Dataset records
_ _ _ _ _

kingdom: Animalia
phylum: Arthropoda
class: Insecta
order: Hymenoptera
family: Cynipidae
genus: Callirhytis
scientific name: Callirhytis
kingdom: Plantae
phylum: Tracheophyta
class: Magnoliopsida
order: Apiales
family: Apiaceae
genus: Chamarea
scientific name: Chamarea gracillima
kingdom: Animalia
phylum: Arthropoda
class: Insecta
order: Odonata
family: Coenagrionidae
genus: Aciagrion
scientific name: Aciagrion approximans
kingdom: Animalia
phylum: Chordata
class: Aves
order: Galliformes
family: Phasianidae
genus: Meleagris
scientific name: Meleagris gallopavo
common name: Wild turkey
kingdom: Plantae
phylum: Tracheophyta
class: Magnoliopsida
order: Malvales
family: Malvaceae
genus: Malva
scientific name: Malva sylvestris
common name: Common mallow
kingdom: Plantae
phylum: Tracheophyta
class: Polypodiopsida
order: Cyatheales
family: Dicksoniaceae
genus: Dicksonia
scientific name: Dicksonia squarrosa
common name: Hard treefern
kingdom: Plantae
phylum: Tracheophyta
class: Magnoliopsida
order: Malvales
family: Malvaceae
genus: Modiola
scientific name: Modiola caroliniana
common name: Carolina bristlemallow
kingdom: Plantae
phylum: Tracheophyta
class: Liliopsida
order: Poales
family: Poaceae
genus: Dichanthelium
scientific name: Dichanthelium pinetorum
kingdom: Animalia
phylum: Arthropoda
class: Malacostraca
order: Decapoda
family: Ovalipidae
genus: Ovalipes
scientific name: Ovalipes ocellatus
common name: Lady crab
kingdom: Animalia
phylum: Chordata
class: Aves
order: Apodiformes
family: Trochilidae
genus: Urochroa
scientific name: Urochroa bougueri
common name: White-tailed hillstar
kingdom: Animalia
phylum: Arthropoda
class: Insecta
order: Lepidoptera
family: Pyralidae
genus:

_ _ _ _ _

• [CHALLENGE]
Find each line of the material that contains the word "order" and copy those lines out.

• [CORRECT ANSWER]
order: Hymenoptera
order: Apiales
order: Odonata
order: Galliformes
order: Malvales
order: Cyatheales
order: Malvales
order: Poales
order: Decapoda
order: Apodiformes
order: Lepidoptera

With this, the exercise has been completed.